Workers inspect a sample of the new standard size railway line at Changamwe Railway Station in Mombasa. FILE
By EDWIN MUTAI,
In Summary
- Although two parliamentary committees are carrying out parallel investigations, there are signs that Parliament may not have the capacity to conduct conclusive investigations.
- Glaring gaps emerged following the interrogation of top government officials involved in the Sh1.2 trillion railway.
As investigations into the controversial
multi-billion-shilling standard gauge railway tender simmers on, MPs are
raising more questions on a contract awarded to a Chinese firm.
Although two parliamentary committees are carrying
out parallel investigations, there are signs that Parliament may not
have the capacity to conduct conclusive investigations.
Glaring gaps emerged following the interrogation
of top government officials involved in the Sh1.2 trillion
Mombasa-Nairobi-Malaba-Kampala-Kigali/South Sudan railway.

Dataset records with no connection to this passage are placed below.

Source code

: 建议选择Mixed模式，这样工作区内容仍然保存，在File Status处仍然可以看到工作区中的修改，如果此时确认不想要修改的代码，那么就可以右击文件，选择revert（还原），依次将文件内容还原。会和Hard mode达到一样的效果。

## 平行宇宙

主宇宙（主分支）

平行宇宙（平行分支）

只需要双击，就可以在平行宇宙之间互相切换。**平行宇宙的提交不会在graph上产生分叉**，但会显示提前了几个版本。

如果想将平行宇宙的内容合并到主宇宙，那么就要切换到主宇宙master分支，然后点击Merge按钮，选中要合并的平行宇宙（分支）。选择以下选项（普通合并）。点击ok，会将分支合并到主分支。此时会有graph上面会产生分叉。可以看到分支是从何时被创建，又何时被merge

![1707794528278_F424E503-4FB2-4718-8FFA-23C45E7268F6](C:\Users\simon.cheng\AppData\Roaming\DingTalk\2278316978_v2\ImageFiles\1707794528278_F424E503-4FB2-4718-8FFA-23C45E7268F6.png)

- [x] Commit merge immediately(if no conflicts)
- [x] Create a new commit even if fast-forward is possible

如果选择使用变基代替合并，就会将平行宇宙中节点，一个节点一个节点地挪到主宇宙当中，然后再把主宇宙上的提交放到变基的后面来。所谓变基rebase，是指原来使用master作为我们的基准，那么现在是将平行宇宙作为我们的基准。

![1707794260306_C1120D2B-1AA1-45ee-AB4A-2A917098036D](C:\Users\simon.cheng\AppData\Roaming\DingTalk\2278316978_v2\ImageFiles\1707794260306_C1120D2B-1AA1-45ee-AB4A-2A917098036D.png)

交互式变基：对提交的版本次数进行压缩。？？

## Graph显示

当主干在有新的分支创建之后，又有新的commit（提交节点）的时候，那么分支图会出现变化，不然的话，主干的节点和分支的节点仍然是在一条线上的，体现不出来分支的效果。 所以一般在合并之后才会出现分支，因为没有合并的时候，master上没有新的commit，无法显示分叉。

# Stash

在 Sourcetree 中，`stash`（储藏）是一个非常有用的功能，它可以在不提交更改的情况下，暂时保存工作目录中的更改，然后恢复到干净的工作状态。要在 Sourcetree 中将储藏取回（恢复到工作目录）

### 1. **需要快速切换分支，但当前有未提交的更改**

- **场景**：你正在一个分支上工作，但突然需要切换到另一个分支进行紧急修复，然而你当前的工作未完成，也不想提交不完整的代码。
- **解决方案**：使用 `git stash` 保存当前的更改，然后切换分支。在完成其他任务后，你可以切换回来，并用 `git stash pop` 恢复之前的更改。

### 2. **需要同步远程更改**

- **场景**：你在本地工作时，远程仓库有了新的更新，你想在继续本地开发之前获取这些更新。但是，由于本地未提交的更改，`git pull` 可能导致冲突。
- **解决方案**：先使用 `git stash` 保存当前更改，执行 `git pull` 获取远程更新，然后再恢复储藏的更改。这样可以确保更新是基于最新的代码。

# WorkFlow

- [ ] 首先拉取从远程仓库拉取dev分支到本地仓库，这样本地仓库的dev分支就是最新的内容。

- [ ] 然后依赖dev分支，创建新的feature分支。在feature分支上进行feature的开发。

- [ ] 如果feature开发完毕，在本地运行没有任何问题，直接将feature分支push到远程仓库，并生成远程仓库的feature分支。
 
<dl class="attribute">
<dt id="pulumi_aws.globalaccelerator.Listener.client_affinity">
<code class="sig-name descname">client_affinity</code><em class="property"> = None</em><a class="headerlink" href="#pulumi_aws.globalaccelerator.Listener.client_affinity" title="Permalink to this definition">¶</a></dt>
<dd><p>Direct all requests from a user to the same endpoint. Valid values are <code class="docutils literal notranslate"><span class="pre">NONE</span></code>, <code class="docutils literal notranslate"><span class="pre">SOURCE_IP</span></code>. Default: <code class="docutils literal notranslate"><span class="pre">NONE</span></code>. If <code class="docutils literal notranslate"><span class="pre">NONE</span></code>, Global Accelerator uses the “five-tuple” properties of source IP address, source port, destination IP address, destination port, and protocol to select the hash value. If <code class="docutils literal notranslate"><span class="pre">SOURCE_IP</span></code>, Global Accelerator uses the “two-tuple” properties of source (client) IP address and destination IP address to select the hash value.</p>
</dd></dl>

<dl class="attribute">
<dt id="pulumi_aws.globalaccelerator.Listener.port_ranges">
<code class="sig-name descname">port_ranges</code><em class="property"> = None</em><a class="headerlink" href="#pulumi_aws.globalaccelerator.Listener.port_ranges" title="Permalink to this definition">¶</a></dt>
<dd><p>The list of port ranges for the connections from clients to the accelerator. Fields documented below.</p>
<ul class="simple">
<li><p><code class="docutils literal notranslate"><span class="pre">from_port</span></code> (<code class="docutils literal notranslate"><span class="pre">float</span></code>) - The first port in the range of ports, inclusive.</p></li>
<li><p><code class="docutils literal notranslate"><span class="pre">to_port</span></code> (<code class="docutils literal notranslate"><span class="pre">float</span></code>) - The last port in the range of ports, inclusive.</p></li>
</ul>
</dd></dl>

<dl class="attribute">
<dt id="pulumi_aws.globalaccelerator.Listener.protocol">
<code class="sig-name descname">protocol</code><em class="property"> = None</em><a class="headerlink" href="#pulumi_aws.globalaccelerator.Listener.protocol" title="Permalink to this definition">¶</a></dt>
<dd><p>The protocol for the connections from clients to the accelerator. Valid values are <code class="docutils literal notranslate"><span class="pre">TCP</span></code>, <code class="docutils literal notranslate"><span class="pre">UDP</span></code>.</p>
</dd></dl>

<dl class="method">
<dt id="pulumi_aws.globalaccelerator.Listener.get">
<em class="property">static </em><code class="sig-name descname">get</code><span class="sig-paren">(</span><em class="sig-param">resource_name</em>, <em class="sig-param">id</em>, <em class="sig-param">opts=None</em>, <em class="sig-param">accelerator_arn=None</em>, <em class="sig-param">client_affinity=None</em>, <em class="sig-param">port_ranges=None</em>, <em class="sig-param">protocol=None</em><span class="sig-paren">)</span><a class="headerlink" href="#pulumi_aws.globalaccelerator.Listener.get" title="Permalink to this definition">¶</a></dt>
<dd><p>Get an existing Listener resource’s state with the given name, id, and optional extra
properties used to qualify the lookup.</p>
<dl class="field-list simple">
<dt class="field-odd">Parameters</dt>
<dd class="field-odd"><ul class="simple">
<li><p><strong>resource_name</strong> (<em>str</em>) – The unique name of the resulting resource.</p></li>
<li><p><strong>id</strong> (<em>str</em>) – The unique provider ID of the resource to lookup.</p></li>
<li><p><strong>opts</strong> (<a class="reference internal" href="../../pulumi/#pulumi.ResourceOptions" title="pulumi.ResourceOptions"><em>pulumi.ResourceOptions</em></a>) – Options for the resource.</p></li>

The spotlight was directed on the actual cost of
the project after Treasury secretary Henry Rotich revealed an additional
Sh120 billion for land acquisition and construction of facilities to
service the modern rail line, putting the total cost of the 609
kilometre Mombasa-Nairobi railway to Sh447.9 billion.
Transport secretary Michael Kamau in his
submissions put the cost of the project at $3.8 billion (Sh327 billion).
The project was earlier estimated to cost Sh220 billion.
“The total cost is Sh327 billion from Mombasa to
Nairobi. Maybe some people have computed the total cost from Mombasa to
Kigali… we will do our own part. The additional expenditure is the cost
of the loan and acquisition of land to build the rail,” Mr Rotich told
the House Transport committee chaired by Starehe MP Maina Kamanda on
Friday.
Confusion ensued after the Treasury said it had
not entered into any sovereign agreement to secure $3.2 billion (85 per
cent) from China Exim Bank and that a 6.7 per cent (Sh9 billion)
insurance cover had been imposed on the $1.6 billion commercial loan.
The ministries of Transport and Treasury, the
Attorney-General’s Office, Kenya Railways Corporation and the Public
Procurement Oversight Authority gave conflicting information on the
exact cost of the project and whether the Public Procurement and
Disposal Act was followed to the letter while awarding the tender to
China Road and Bridge Corporation (CRBC).
None of the government officials could unmask
faces behind the Chinese contractor with revelations that the firm,
which is said to have undertaken several projects in Kenya for over 20
years, was only registered in China in August 2005 — four years before
it mooted the multi-billion shillings rail tender.
The Treasury and Transport ministries as well as
the Attorney-General said they had no details with regard to the
directors of CBRC as MPs sought to know the people behind the company.
“As to the directors of the company, I have no
details with me now. What I know is that CRBC-Kenya Limited is an
overseas investment wing of China Roads Corporation, a government State
corporation,” Mr Rotich told MPs.
Mr Kamau, on the other hand, said he had no idea
“but what I can recall is that the directors’ names are Chinese.” When
asked, Attorney-General Githu Muigai said he needed time to check with
Kenya Railways Corporation, the procuring entity.
Doubts as to whether or not CRBC exists further
escalated when Parliament’s Public Investments Committee chairman Adan
Keynan revealed that the firm’s directors had failed to respond to
invitations to attend the committee’s sittings
“I want to inform you that CRBC management has
failed to turn up... and we have not received any communication from
them. Under the circumstances, we have no option other than to invoke
provisions of the Standing Orders and the Powers and Privileges Act to
issue summons for them to appear on Tuesday (today),” the Eldas MP said.